Factory farms put antibiotics into their animals’ feed, so that they they’re less likely to get sick. But guess who ends up consuming those antibiotics in the long run? The consumer.

This excessive use of antibiotics is resulting in more aggressive strains of bacteria, which cause increased disease, raise health care costs and put us at risk for future epidemics.

3) Unnatural feed

Animals on factory farms are fed cheap by-products. This can include garbage, waste, you name it. So you, in turn, are also eating bits of these by-products.

Additionally, these animals’ main sources of food are unnatural for them. Traditionally, cattle grazed on grass, matured and gained weight slowly. But as feedlots came into existence, it became necessary to alter the cattle’s feed to grains, which have a number of other effects in addition to facilitating enormous weight gain.

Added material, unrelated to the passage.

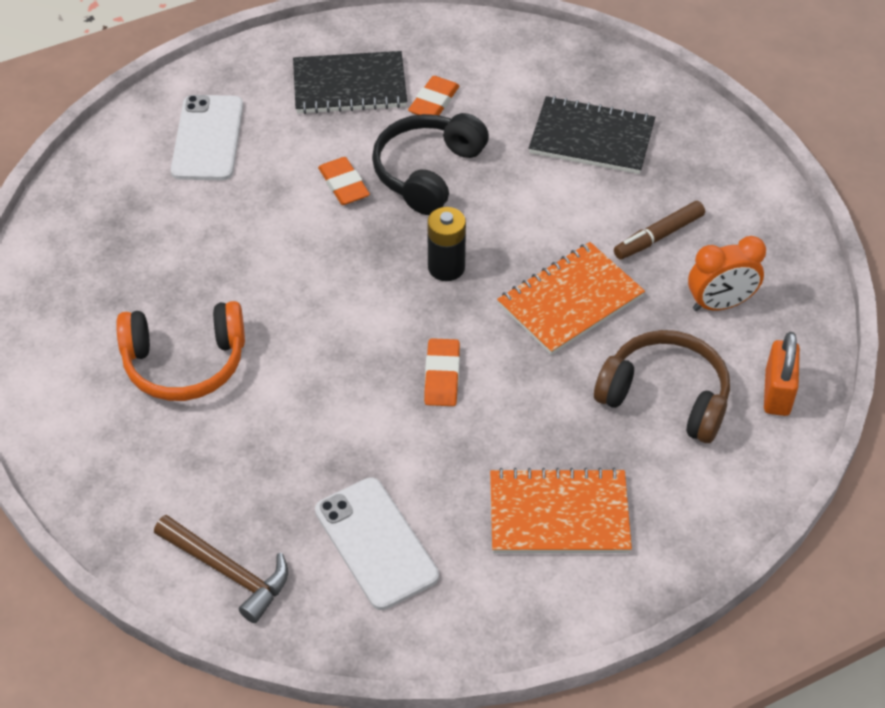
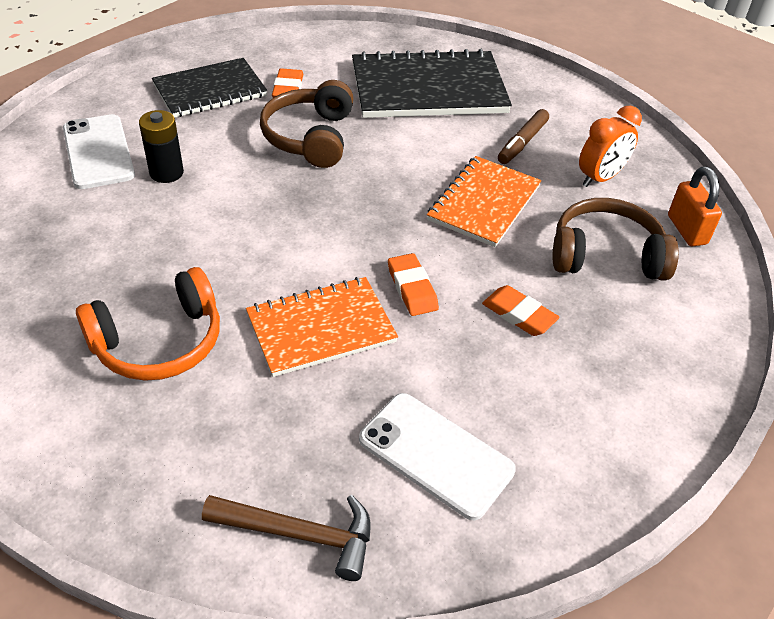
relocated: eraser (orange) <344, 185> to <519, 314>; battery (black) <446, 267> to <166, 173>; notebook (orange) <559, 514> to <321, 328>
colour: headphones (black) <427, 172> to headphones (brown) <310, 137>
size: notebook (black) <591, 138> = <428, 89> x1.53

This shift in diet causes a shift in the make-up of the microbes in the cattle's intestinal tract, making it more acidic. This encourages the growth of pathogenic E. coli and allows certain pathogens to survive in our guts that would previously not have survived.

4) Stress

Animals under stress during feedlot operations end up producing meat that is actually lower in key vitamins compared to grass-fed beef.